After defining the above information, design and calculations can commence, step by step.  Are you game?

Let me know.

 

 Ammonia Refrigeration 101.xlsx   90.44KB   22 downloads

[Usu]

Art,

 

No need to worry about not posting before. Thank you very much for your comments and for sharing the spreadsheet, I took a look at it and it is a really nice example of a refrigeration system. The cycle is clearly identifiable.

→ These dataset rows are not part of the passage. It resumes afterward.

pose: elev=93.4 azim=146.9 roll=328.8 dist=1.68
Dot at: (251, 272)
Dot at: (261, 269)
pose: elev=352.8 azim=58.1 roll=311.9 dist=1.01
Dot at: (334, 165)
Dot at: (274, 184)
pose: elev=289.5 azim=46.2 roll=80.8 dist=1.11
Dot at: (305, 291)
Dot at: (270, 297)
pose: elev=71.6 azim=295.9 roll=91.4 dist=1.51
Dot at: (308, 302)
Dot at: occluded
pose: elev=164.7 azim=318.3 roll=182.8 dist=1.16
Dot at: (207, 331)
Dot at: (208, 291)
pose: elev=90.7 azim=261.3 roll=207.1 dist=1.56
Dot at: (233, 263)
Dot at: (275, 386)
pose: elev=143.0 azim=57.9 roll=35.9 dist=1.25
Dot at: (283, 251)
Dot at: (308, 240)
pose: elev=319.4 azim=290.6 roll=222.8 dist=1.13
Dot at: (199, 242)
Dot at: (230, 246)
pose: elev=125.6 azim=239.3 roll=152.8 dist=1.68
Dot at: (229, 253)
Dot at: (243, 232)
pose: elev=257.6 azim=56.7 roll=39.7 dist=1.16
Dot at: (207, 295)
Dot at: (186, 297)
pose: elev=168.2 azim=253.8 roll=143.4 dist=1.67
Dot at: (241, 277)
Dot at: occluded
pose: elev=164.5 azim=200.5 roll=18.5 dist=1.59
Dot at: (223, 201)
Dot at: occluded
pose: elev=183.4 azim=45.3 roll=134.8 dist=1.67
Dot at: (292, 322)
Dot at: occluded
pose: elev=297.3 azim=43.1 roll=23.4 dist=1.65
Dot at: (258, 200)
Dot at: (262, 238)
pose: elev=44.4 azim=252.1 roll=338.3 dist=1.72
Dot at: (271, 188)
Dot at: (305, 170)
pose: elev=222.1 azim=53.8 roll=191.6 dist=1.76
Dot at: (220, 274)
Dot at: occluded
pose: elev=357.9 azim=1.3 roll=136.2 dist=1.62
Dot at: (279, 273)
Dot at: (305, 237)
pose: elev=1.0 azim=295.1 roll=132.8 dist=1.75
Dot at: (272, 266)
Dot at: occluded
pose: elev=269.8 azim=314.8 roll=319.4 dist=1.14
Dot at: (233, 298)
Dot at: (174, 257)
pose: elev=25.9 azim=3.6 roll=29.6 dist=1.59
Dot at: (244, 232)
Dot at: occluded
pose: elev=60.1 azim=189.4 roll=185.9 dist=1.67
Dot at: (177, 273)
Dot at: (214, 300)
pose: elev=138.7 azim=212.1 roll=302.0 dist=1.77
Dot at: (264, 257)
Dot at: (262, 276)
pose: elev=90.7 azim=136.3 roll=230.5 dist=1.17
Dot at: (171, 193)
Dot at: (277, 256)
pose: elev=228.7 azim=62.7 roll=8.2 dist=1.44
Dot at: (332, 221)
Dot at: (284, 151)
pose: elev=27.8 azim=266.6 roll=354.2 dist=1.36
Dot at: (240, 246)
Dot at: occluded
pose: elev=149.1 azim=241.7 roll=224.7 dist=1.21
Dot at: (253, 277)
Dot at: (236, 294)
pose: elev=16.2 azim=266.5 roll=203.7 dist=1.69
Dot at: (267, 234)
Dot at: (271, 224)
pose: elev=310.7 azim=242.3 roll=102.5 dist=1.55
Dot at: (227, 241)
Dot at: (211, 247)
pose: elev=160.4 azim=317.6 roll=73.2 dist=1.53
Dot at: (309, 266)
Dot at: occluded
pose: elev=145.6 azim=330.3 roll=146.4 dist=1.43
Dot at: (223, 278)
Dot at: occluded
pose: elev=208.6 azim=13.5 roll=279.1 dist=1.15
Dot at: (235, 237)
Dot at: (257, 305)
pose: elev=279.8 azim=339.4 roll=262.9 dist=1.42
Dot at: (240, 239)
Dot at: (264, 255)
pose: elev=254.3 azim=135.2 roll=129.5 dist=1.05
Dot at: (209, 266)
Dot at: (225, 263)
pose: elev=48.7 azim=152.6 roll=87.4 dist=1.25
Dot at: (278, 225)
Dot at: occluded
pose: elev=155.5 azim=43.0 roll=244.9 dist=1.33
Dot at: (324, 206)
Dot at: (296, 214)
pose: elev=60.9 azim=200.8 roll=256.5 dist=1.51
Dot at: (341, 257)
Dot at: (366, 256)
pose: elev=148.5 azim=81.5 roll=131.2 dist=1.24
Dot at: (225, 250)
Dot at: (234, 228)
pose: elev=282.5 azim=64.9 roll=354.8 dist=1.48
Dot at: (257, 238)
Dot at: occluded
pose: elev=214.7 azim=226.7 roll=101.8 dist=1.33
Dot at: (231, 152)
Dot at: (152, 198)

I will try to give a little more information about my flow diagram:

The objective of what I sketched is to cool an ammonia stream of 248100 kg/h at 150 kg/cm² from 45 to 25 °C. So in that diagram ammonia is being cooled with ammonia. This cooling is taking place in the heat exchanger on the right of the flash vessel which has the data Q = 24 GJ/h (where Q is the exchanger duty). I simplified the diagram by only showing part of the process, since I wanted to focus first on only one flash operation, and one valve, trying to not complicate myself with more pieces of equipment and the stream recirculations before I could grasp that part first. Full diagram is a little too much for me to calculate by hand (excel) since my question had to do with any one of the valves in the refrigeration loop, so I thought that any one of them worked just fine. The rest of the diagram involves stream 5 recycling into stream 1, and stream 9 going into another valve and another flash vessel, and more.

 

I am very interested in your offer, I am sure I would be able to learn and hopefully see where I was mistaken in my train of thoughts. However, I am not really sure it can be done on my example, for I understand the goal you are setting is to fully design the whole refrigeration loop, and the full diagram on my example gets complicated, but that was the example I had on hand. Maybe it would be better to work with the system of the CO₂ condensation.

 

About your question I am not really sure what to understand from complete basic data and scope of work.

 

In short, I am in for the step by step calculations. I am sure I'll get a lot out of it, and from there I'll clarify some doubts and ask any remaining questions on the system.

 

By the way, congratulations on your grandchildren graduations!

 

Sincerely, 

~Usu

Edited by Usu, 31 May 2022 - 10:15 PM.

[Usu]

Art,

 

I found an example of an application that might work. The purpose of the refrigeration cycle is to cool down a process stream from 30°C to -12°C, so that a stream of a least 99% of ammonia can be recovered as liquid. We know that to do so 1700 MJ/h should be removed in a heat exchanger. An open ended problem here would be to design from scratch the refrigeration cycle to provide the cooling service to that heat exchanger.

 

I think this problem has enough information to design an ammonia refrigeration system.

 

Let me know your comments,

~Usu

Attached Files

•  Ammonia system (2).jpg   40.24KB   0 downloads

Edited by Usu, 31 May 2022 - 11:01 PM.